No, it's evidence that George Orwell was obfuscating his point. When you make a point through fiction, that is obfuscation. To make my point clear, had you made a faithful version of 1984 into a movie, people who know nothing of the book would still not be clear about whether it has a point or not. It has nothing to do with it being in text form.

> Also, I don't know how you can claim that it's easier to tell what text is documenting than a picture. It's much easier to lie with text.

The two are not contradictory. It's easy to tell what is being documented. Whether it is true is a different story.

The crux of my discussion isn't about what happens when the author/photographer is intentionally trying to mislead, but when they are not trying to mislead. If an author writes a nonfiction treatise it leaves a lot less room for ambiguity. When I read PG's essays, I don't have discussions with others on what he really means. A photo, without context, can inspire several emotions, all unrelated to reality, and this is true no matter how hard the photographer tries. Case in point, when I was in school, my teacher showed the class a photo he had taken from a newspaper - but without any context. He asked the students to try to write a news article where the photo would make sense. Obviously, the responses were widely different, and none was close to the reality. In some stories, the subjects in the photos were victims. In others, they were the villians. The reality turned out to be their being heroes.
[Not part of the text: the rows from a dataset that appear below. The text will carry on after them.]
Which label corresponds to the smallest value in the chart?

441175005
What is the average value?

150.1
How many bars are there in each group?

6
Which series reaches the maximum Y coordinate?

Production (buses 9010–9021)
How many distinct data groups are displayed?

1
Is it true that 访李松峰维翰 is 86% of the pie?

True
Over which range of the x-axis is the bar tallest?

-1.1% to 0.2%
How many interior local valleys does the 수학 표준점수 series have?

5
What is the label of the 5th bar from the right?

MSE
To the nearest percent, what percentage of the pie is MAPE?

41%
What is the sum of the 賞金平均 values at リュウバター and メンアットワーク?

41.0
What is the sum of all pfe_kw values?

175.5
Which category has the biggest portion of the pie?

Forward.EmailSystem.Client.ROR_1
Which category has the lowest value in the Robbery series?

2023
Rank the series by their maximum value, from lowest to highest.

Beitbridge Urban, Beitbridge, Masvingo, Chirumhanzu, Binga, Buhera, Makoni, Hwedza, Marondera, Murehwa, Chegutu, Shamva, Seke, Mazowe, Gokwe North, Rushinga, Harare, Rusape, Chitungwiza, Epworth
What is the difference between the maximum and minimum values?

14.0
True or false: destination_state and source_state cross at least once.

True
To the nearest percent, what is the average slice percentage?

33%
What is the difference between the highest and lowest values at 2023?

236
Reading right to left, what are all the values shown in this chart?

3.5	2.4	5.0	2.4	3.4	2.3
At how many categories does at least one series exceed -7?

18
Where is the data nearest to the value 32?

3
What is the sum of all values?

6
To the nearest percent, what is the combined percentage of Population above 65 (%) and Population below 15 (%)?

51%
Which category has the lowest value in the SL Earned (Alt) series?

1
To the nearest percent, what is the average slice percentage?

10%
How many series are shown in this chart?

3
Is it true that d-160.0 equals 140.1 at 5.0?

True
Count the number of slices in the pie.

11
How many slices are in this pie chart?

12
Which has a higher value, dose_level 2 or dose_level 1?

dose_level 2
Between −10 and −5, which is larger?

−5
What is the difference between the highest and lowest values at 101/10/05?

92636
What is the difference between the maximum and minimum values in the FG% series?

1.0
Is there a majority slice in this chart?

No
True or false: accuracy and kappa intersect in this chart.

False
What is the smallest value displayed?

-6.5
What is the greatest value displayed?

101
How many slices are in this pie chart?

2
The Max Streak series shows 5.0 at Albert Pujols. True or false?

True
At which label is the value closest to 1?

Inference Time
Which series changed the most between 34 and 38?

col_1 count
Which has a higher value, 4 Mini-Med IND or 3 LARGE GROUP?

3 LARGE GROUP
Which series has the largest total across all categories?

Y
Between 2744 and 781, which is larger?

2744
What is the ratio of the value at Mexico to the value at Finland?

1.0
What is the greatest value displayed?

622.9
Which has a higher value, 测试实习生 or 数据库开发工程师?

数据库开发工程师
Even when you provide accurate context to a photo, there are no shortage of instances where once you see the video of the event and/or hear from the subject, you find out that while the context was correct, the photo is showing a mere moment that is not reflecting what most people who see the photo are thinking. Take a video of someone having a long conversation, where they laugh often. It's not hard to capture a frame where it looks like the person is in pain.



You’re comparing incredibly arbitrary things. Is a photo comparable to a tweet, sentence, paragraph or novel? Is a video equatable to an essay?

You’ve convinced me that it’s all incredibly relative and complex, very much impossible to set up an equation with which to even compare it, and there’s no clear cut answer - and further, I don’t see why one side even needs to win, or why anyone cares beyond some personal attachment or game or identity pride or maybe just a childhood love of Wittgenstein.

Are symbols text? All of math could be represented as symbol. Are spoken words text? What about animal calls? The intro to Wall-E conveys so much, did I need text to understand that? I’m persuaded by a seeing a video of beautiful village in its natural state, or nature. Li Ziqi is maybe the most compelling video on all of YouTube, and it has no audio or text whatsoever.